FREEDOM SHIP reveals how crew members, dock workers and even some merchant ship operators collaborated to board and hide salves on merchant ships plying the US Atlantic Coast from South Carolina to Boston. This is the very metrhod taken by Frederick Douglass in his espape from Baltimore.

Thousands of slaves embarked on the treacherous journey over land and local waterways to reach local Atlantic harbors and with stealth find friendlies who would hide them aboard a ship heading north. It was a risky business, so much so that in South Carolina laws were past that crews of merchant ships from the North would be impounded while in the local harbor to prevent them from assisting runaways. Many merchant crews were made up of free blacks from the northern states.

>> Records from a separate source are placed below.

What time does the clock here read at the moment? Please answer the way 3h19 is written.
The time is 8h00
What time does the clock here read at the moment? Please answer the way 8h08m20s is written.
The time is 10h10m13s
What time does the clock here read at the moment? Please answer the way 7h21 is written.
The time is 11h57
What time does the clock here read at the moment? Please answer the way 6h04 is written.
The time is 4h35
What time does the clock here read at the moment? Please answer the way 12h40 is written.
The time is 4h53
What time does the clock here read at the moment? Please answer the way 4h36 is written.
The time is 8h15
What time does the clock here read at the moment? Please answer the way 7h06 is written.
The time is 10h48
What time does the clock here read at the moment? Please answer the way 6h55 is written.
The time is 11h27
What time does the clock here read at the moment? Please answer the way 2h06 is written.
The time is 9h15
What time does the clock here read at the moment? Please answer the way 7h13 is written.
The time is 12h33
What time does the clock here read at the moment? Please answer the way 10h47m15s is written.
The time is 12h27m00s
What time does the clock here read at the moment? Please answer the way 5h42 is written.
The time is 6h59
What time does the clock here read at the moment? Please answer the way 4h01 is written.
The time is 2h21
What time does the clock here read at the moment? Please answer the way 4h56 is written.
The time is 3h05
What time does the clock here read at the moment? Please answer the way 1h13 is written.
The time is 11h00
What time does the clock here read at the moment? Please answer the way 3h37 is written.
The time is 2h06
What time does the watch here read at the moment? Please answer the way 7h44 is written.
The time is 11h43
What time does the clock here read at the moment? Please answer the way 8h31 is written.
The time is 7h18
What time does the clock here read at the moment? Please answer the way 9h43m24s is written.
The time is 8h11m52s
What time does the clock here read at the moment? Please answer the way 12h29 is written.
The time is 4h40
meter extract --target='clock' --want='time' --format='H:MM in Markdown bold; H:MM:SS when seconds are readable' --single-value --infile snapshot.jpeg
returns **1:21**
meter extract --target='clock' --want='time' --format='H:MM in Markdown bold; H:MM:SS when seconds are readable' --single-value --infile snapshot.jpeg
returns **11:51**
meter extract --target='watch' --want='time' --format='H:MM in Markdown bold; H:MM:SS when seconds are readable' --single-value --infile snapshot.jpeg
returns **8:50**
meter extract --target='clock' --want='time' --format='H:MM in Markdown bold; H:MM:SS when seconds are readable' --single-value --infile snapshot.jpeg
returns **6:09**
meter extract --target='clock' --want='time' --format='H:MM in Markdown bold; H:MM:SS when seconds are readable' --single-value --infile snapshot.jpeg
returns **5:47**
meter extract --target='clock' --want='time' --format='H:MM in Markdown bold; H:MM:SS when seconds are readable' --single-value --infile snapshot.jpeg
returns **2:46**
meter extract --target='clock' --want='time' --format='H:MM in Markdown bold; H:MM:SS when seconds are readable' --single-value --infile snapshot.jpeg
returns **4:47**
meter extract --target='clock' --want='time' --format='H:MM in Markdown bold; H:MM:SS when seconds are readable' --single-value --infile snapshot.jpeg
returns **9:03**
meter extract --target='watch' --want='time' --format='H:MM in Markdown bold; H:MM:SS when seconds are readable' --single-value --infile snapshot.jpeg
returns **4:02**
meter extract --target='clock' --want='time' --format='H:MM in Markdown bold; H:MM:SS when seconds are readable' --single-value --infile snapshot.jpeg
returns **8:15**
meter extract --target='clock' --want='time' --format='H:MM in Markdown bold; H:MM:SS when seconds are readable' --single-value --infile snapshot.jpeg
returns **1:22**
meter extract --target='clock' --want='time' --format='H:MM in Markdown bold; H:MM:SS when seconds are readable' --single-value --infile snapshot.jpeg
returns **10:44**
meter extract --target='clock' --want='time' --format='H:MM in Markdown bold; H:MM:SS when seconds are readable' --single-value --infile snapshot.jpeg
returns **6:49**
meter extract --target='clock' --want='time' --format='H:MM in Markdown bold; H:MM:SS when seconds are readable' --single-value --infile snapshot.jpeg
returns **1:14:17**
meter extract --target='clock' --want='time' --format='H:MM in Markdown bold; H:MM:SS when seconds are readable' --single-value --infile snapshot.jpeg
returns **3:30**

The high risk did not end upon boarding and setting sail. Slave catchers awaited incoming ships from the south at harbors in New York, Boston and New Bedford. However. abolitionists successfully set up dozens of safe houses for escaped slaves, providing food, clothing and in some cases help in moving north to Canada. Some successfully blended into northern society. Others who landed in New Bedford signed up as crew on whaling ships to avoid capture.

A fascinating story of teamwork among like minds that for some successfully thwarted the Fugitive Slave Act and the brutal slave culture.

FREDERICK DOUGLASS/ PROPHET OF FREEDOM

FREDERICK DOUGLASS/ Prophet of Freedom by Yale University Professor David W. Blight is a definitive insight into slavery, the abolitionist movement, The Civil War, Reconstruction and Jim Crow.  Moreover, this essential biography delivers a remarkable look into the personal life and character of Frederick Douglass, the remarkable man and his devotion to humanity.  This in depth work by Blight is an education, and as I have previously referenced in other great works of biography, every single word printed upon the 764 pages counts. There is little wonder that The New York Times honored this work as one of the Ten Best Books of the Year.  I wholeheartedly agree.

 

Frederick Douglass followed William Lloyd Garrison to become the single most important voice of the abolitionist movement. Douglass, the self educated escaped slave was among the greatest writers and the unequaled orator of his time. He wrote three autobiographies, edited two newspapers and delivered hundreds of lectures in small and large communities throughout the country.   Blight captures the enormity of Douglass’s impact on a segregated slave holding nation during the mid-eighteenth century and throughout the Civil War. Following the war, Blight unveils Douglass’s sense of extreme urgency over the fate of his people throughout the tragedy of Reconstruction, and the coming of Jim Crow. Blight leaves no doubt that Frederick Douglass was a revolutionary in his time.

‘’For it is not light that Is needed, but fire; it is not the gentle shower but thunder. We need the storm, the whirlwind and the earthquake. The feeling of the nation must be quickened….the hypocrisy of the nation must be exposed.”   Frederick Douglass, July 4th 1850,  Corinthian Hall, Rochester New York. Douglass could move an audience at will.

FREDERICK DOUGLASS/Prophet of Freedom, a biography of the most important African American of the 19th Century.

This book is an excellent companion read for anyone following The New York Times Podcast 1619.